## Assigned task
Scan the entries below. Report each line where the string "Courtyard" occurs.

(Beginning of Task inputs)

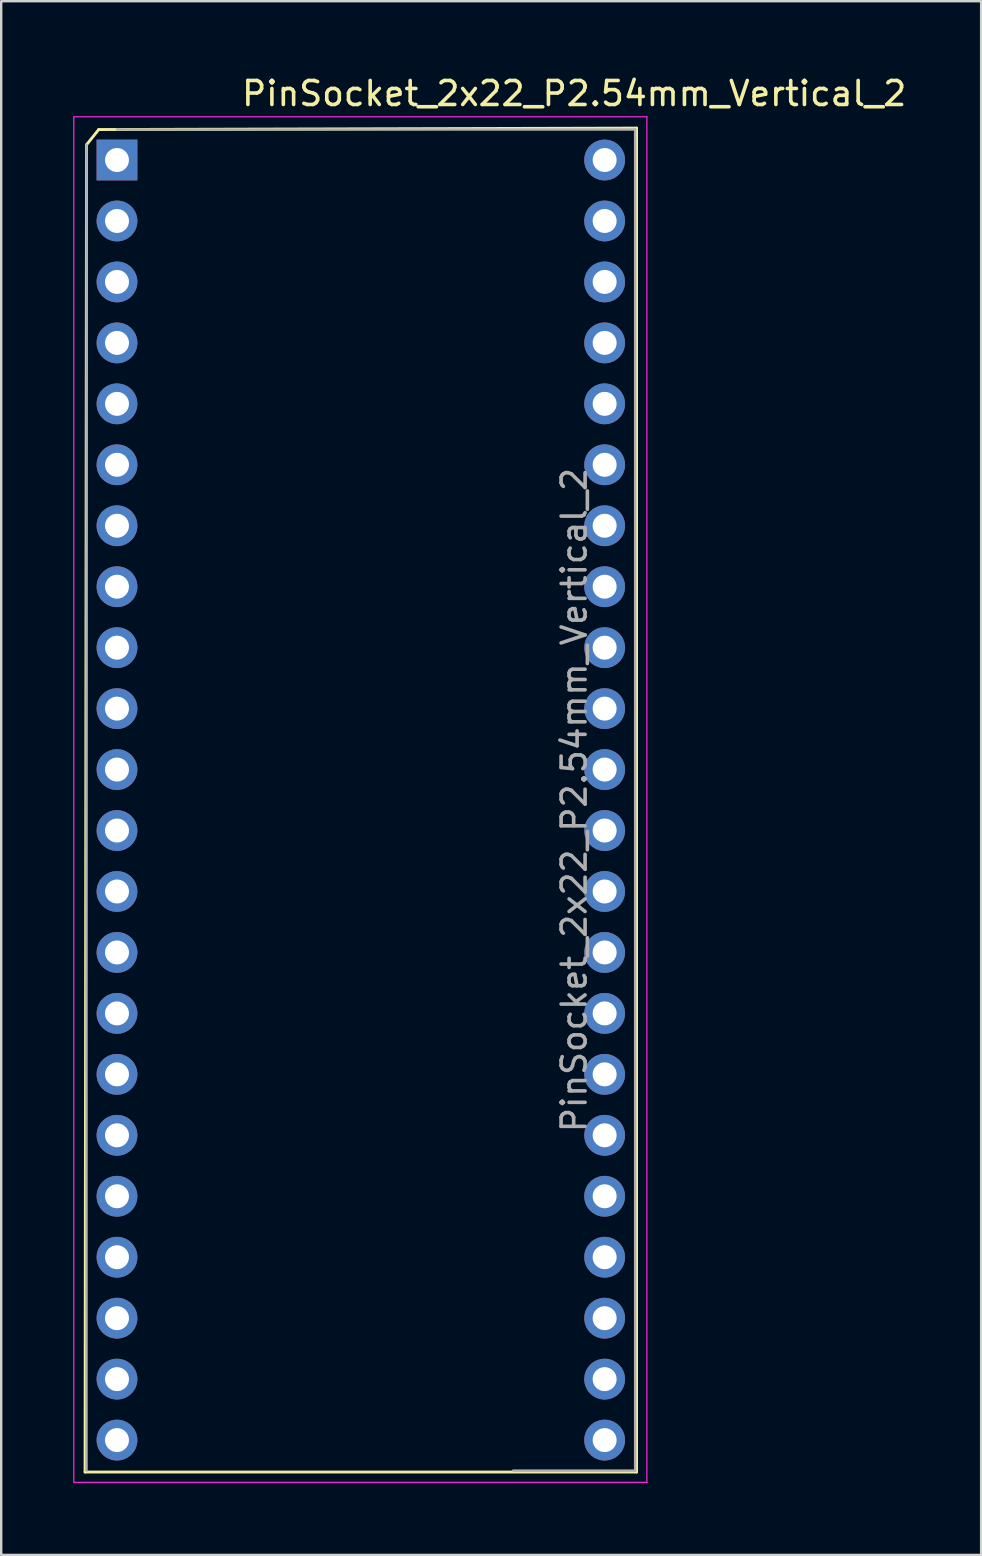
<source format=kicad_pcb>
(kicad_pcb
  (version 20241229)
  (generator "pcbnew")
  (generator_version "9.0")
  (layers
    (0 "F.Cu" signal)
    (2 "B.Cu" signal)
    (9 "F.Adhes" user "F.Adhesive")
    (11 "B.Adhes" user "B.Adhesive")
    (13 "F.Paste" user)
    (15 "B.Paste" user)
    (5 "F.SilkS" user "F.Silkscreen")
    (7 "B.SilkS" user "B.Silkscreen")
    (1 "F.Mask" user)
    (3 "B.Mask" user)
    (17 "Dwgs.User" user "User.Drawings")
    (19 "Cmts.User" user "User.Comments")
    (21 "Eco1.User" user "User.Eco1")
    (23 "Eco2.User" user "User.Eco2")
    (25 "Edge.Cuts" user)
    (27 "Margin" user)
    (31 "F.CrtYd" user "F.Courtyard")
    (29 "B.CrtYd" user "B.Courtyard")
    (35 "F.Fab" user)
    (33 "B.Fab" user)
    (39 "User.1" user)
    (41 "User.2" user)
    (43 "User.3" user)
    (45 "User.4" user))
  (footprint "PinSocket_2x22_P2.54mm_Vertical_2"
    (layer "F.Cu")
    (at 4.365 3.618)
    (property "Reference" "PinSocket_2x22_P2.54mm_Vertical_2" (at 16.51 -2.77 0) (layer "F.SilkS") (effects (font (size 1 1) (thickness 0.15))))
    (attr through_hole)
    (fp_line (start -3.87 54.67) (end 19.11 54.67) (stroke (width 0.12) (type solid)) (layer "F.SilkS"))
    (fp_line (start -3.81 -0.635) (end -3.87 54.67) (stroke (width 0.12) (type solid)) (layer "F.SilkS"))
    (fp_line (start -3.81 -0.635) (end -3.302 -1.27) (stroke (width 0.12) (type solid)) (layer "F.SilkS"))
    (fp_line (start -3.302 -1.27) (end 19.11 -1.33) (stroke (width 0.12) (type solid)) (layer "F.SilkS"))
    (fp_line (start 19.11 -1.33) (end 19.11 54.67) (stroke (width 0.12) (type solid)) (layer "F.SilkS"))
    (fp_line (start -4.34 -1.8) (end 19.54 -1.8) (stroke (width 0.05) (type solid)) (layer "F.CrtYd"))
    (fp_line (start -4.34 55.1) (end -4.34 -1.8) (stroke (width 0.05) (type solid)) (layer "F.CrtYd"))
    (fp_line (start 19.54 -1.8) (end 19.54 55.1) (stroke (width 0.05) (type solid)) (layer "F.CrtYd"))
    (fp_line (start 19.54 55.1) (end -4.34 55.1) (stroke (width 0.05) (type solid)) (layer "F.CrtYd"))
    (fp_line (start -3.81 54.61) (end -3.81 -0.635) (stroke (width 0.1) (type solid)) (layer "F.Fab"))
    (fp_line (start -2.54 -1.27) (end 19.05 -1.27) (stroke (width 0.1) (type solid)) (layer "F.Fab"))
    (fp_line (start 19.05 -1.27) (end 19.05 54.61) (stroke (width 0.1) (type solid)) (layer "F.Fab"))
    (fp_line (start 19.05 54.61) (end 13.97 54.61) (stroke (width 0.1) (type solid)) (layer "F.Fab"))
    (fp_text user "${REFERENCE}" (at 16.51 26.67 90) (layer "F.Fab") (effects (font (size 1 1) (thickness 0.15))))
    (pad "1" thru_hole rect (at -2.54 0) (size 1.7 1.7) (drill 1) (layers "*.Cu" "*.Mask"))
    (pad "2" thru_hole oval (at -2.54 2.54) (size 1.7 1.7) (drill 1) (layers "*.Cu" "*.Mask"))
    (pad "3" thru_hole oval (at -2.54 5.08) (size 1.7 1.7) (drill 1) (layers "*.Cu" "*.Mask"))
    (pad "4" thru_hole oval (at -2.54 7.62) (size 1.7 1.7) (drill 1) (layers "*.Cu" "*.Mask"))
    (pad "5" thru_hole oval (at -2.54 10.16) (size 1.7 1.7) (drill 1) (layers "*.Cu" "*.Mask"))
    (pad "6" thru_hole oval (at -2.54 12.7) (size 1.7 1.7) (drill 1) (layers "*.Cu" "*.Mask"))
    (pad "7" thru_hole oval (at -2.54 15.24) (size 1.7 1.7) (drill 1) (layers "*.Cu" "*.Mask"))
    (pad "8" thru_hole oval (at -2.54 17.78) (size 1.7 1.7) (drill 1) (layers "*.Cu" "*.Mask"))
    (pad "9" thru_hole oval (at -2.54 20.32) (size 1.7 1.7) (drill 1) (layers "*.Cu" "*.Mask"))
    (pad "10" thru_hole oval (at -2.54 22.86) (size 1.7 1.7) (drill 1) (layers "*.Cu" "*.Mask"))
    (pad "11" thru_hole oval (at -2.54 25.4) (size 1.7 1.7) (drill 1) (layers "*.Cu" "*.Mask"))
    (pad "12" thru_hole oval (at -2.54 27.94) (size 1.7 1.7) (drill 1) (layers "*.Cu" "*.Mask"))
    (pad "13" thru_hole oval (at -2.54 30.48) (size 1.7 1.7) (drill 1) (layers "*.Cu" "*.Mask"))
    (pad "14" thru_hole oval (at -2.54 33.02) (size 1.7 1.7) (drill 1) (layers "*.Cu" "*.Mask"))
    (pad "15" thru_hole oval (at -2.54 35.56) (size 1.7 1.7) (drill 1) (layers "*.Cu" "*.Mask"))
    (pad "16" thru_hole oval (at -2.54 38.1) (size 1.7 1.7) (drill 1) (layers "*.Cu" "*.Mask"))
    (pad "17" thru_hole oval (at -2.54 40.64) (size 1.7 1.7) (drill 1) (layers "*.Cu" "*.Mask"))
    (pad "18" thru_hole oval (at -2.54 43.18) (size 1.7 1.7) (drill 1) (layers "*.Cu" "*.Mask"))
    (pad "19" thru_hole oval (at -2.54 45.72) (size 1.7 1.7) (drill 1) (layers "*.Cu" "*.Mask"))
    (pad "20" thru_hole oval (at -2.54 48.26) (size 1.7 1.7) (drill 1) (layers "*.Cu" "*.Mask"))
    (pad "21" thru_hole oval (at -2.54 50.8) (size 1.7 1.7) (drill 1) (layers "*.Cu" "*.Mask"))
    (pad "22" thru_hole oval (at -2.54 53.34) (size 1.7 1.7) (drill 1) (layers "*.Cu" "*.Mask"))
    (pad "23" thru_hole oval (at 17.78 0) (size 1.7 1.7) (drill 1) (layers "*.Cu" "*.Mask"))
    (pad "24" thru_hole oval (at 17.78 2.54) (size 1.7 1.7) (drill 1) (layers "*.Cu" "*.Mask"))
    (pad "25" thru_hole oval (at 17.78 5.08) (size 1.7 1.7) (drill 1) (layers "*.Cu" "*.Mask"))
    (pad "26" thru_hole oval (at 17.78 7.62) (size 1.7 1.7) (drill 1) (layers "*.Cu" "*.Mask"))
    (pad "27" thru_hole oval (at 17.78 10.16) (size 1.7 1.7) (drill 1) (layers "*.Cu" "*.Mask"))
    (pad "28" thru_hole oval (at 17.78 12.7) (size 1.7 1.7) (drill 1) (layers "*.Cu" "*.Mask"))
    (pad "29" thru_hole oval (at 17.78 15.24) (size 1.7 1.7) (drill 1) (layers "*.Cu" "*.Mask"))
    (pad "30" thru_hole oval (at 17.78 17.78) (size 1.7 1.7) (drill 1) (layers "*.Cu" "*.Mask"))
    (pad "31" thru_hole oval (at 17.78 20.32) (size 1.7 1.7) (drill 1) (layers "*.Cu" "*.Mask"))
    (pad "32" thru_hole oval (at 17.78 22.86) (size 1.7 1.7) (drill 1) (layers "*.Cu" "*.Mask"))
    (pad "33" thru_hole oval (at 17.78 25.4) (size 1.7 1.7) (drill 1) (layers "*.Cu" "*.Mask"))
    (pad "34" thru_hole oval (at 17.78 27.94) (size 1.7 1.7) (drill 1) (layers "*.Cu" "*.Mask"))
    (pad "35" thru_hole oval (at 17.78 30.48) (size 1.7 1.7) (drill 1) (layers "*.Cu" "*.Mask"))
    (pad "36" thru_hole oval (at 17.78 33.02) (size 1.7 1.7) (drill 1) (layers "*.Cu" "*.Mask"))
    (pad "37" thru_hole oval (at 17.78 35.56) (size 1.7 1.7) (drill 1) (layers "*.Cu" "*.Mask"))
    (pad "38" thru_hole oval (at 17.78 38.1) (size 1.7 1.7) (drill 1) (layers "*.Cu" "*.Mask"))
    (pad "39" thru_hole oval (at 17.78 40.64) (size 1.7 1.7) (drill 1) (layers "*.Cu" "*.Mask"))
    (pad "40" thru_hole oval (at 17.78 43.18) (size 1.7 1.7) (drill 1) (layers "*.Cu" "*.Mask"))
    (pad "41" thru_hole oval (at 17.78 45.72) (size 1.7 1.7) (drill 1) (layers "*.Cu" "*.Mask"))
    (pad "42" thru_hole oval (at 17.78 48.26) (size 1.7 1.7) (drill 1) (layers "*.Cu" "*.Mask"))
    (pad "43" thru_hole oval (at 17.78 50.8) (size 1.7 1.7) (drill 1) (layers "*.Cu" "*.Mask"))
    (pad "44" thru_hole oval (at 17.78 53.34) (size 1.7 1.7) (drill 1) (layers "*.Cu" "*.Mask")))
  (gr_rect
    (start -3 -3)
    (end 37.833 61.743)
    (stroke (width 0.1) (type default))
    (fill no)
    (layer "Edge.Cuts")))
</source>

(End of Task inputs)

## Exercise solution
    (31 "F.CrtYd" user "F.Courtyard")
    (29 "B.CrtYd" user "B.Courtyard")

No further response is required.